Guided by the World Health Organisation’s regulations, South Africa will gradually re-open some its international borders from 1 October 2020 after a six-month closure to manage COVID-19 infection rates.
Business and some leisure travel will take precedence as the country welcomes international travellers in a staggered approach.
“Travellers intending to visit the country will be expected to produce a PCR [polymerase chain reaction] test that is not older than 72 hours from the time of departure from the country of origin to South Africa.
“This test must be conducted by a certified medical practitioner and should have the name and signature of the practitioner who conducted such test,” said International Relations and Cooperation Minister Naledi Pandor.
The Minister – together with her colleagues from the Home Affairs, Transport and Tourism departments – fleshed out details for international travel on Wednesday, during a briefing on the easing of international travel restrictions.
The briefing comes as South Africa moved to alert level 1 on 21 September 2020 as announced by President Cyril Ramaphosa.
Expanding on the requirements for international travel, Pandor said upon arrival in the port of entry, travellers will be screened for any COVID-19 symptoms or for contact with people who have been infected with the COVID-19 virus.

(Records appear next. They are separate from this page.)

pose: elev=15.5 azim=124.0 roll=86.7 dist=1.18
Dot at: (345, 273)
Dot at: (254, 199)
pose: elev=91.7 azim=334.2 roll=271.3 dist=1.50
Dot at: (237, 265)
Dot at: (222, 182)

Travellers will also need to provide an address as proof of accommodation should they need to self-quarantine at the time of arrival in the country.
“Should the traveller display any COVID-19-related symptoms or have been in contact with an infected person, they will be expected to take a mandatory COVID-19 test. This test will be at the traveller’s cost,” said Pandor.

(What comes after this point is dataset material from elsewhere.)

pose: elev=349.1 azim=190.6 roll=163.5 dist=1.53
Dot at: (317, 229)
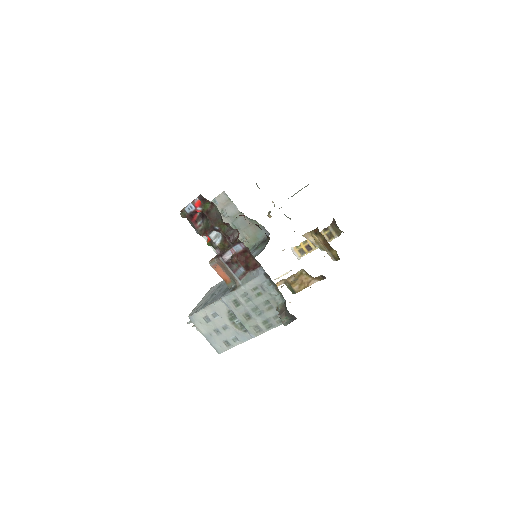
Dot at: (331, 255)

If the COVID-19 test comes back positive, the traveller will be subjected to a 10-day quarantine at a designated site. The accommodation at a quarantine site will be at the traveller’s cost.
High, medium and low risk countries
To effectively deal with travellers, South Africa developed a risk categorisation model for different international travellers. This model classifies international travellers according to a scale of high, medium and low risk.
High-risk travellers are those who come from countries with higher numbers of COVID-19 infections and reported deaths compared to South Africa.
Medium risk travellers are from countries with relatively equal number of infections and death toll to South Africa and low risk travellers obviously originate from countries with lesser number of infections of COVID-19 and death toll than South Africa.
“Leisure travellers from high risk countries will not be permitted. The exception will be business travellers with scarce and critical skills including diplomats, repatriated persons, investors and people participating in professional sporting and cultural events will undergo the same health protocol screenings,” said the Minister.
The list of high-risk countries is set to be reviewed every two weeks.
If the passport of the traveller from a high-risk country indicates that he/she has spent 10 days or more in a low risk country before departure, he/she will be considered to be arriving from a low risk country.
Travellers from medium and low risk countries will only be allowed into the country subject to the prevailing visa requirements.
Airlines from high-risk countries are not necessarily banned, but their crew will be required to isolate in facilities at designated accommodation at the cost of their employer.
Long-term visa holders who visit the country for business purposes will be allowed to travel to South Africa. These travellers will also be subject to health screenings for COVID-19 symptoms at the port of entry.
Three airports open for travel by air
Three airports will be opened and operational for international air travel. These airports are OR Tambo International, Cape Town International (in Cape Town, Western Cape) and King Shaka International in (Durban, KwaZulu-Natal).